**TASK STATEMENT:**
If a line of the data contains the word "exampleBox", it is counted; report how many such lines there are and nothing else.

**EXERCISE INPUTS:**
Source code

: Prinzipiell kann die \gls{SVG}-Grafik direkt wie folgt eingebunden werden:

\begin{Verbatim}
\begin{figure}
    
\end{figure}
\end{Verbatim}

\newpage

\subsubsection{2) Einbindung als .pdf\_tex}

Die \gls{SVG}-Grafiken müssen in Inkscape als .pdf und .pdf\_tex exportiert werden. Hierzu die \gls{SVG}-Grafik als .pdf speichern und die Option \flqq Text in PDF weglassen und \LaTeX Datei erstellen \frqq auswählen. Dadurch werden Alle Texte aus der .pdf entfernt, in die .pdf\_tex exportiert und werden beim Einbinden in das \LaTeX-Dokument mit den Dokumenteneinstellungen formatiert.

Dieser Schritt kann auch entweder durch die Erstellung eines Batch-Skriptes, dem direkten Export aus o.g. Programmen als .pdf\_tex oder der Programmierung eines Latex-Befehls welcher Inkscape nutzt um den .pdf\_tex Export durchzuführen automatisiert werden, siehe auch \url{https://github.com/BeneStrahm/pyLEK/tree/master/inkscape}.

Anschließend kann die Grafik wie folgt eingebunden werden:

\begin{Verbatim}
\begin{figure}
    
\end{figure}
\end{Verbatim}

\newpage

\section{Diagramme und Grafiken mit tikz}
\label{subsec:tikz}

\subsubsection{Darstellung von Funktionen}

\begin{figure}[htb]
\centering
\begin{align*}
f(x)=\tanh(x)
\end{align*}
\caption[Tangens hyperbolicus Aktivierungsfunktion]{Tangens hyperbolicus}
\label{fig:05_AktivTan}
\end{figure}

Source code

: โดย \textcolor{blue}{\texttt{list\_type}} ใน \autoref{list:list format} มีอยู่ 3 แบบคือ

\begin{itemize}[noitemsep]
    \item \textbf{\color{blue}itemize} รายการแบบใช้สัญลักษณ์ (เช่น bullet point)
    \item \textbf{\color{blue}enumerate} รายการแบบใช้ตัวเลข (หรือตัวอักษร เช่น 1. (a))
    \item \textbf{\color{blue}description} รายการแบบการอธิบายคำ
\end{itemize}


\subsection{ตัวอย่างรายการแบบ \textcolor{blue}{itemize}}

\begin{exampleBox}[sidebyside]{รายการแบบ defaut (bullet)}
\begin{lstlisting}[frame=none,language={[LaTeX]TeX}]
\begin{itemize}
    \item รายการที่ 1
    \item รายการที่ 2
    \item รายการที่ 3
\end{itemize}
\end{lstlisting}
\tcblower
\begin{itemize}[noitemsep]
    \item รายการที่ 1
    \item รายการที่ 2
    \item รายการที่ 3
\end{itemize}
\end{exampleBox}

* * *

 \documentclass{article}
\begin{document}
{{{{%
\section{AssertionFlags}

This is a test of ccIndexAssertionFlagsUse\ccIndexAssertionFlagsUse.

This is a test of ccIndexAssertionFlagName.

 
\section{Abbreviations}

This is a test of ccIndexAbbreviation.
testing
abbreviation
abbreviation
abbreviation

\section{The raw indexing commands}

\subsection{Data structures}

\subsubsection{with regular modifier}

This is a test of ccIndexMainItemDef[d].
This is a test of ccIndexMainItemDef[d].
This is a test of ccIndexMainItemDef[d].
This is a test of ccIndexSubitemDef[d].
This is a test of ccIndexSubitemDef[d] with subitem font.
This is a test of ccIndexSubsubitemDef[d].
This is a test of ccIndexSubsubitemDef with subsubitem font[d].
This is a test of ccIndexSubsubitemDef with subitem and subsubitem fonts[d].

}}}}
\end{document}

**SOLVED PROBLEM:**
2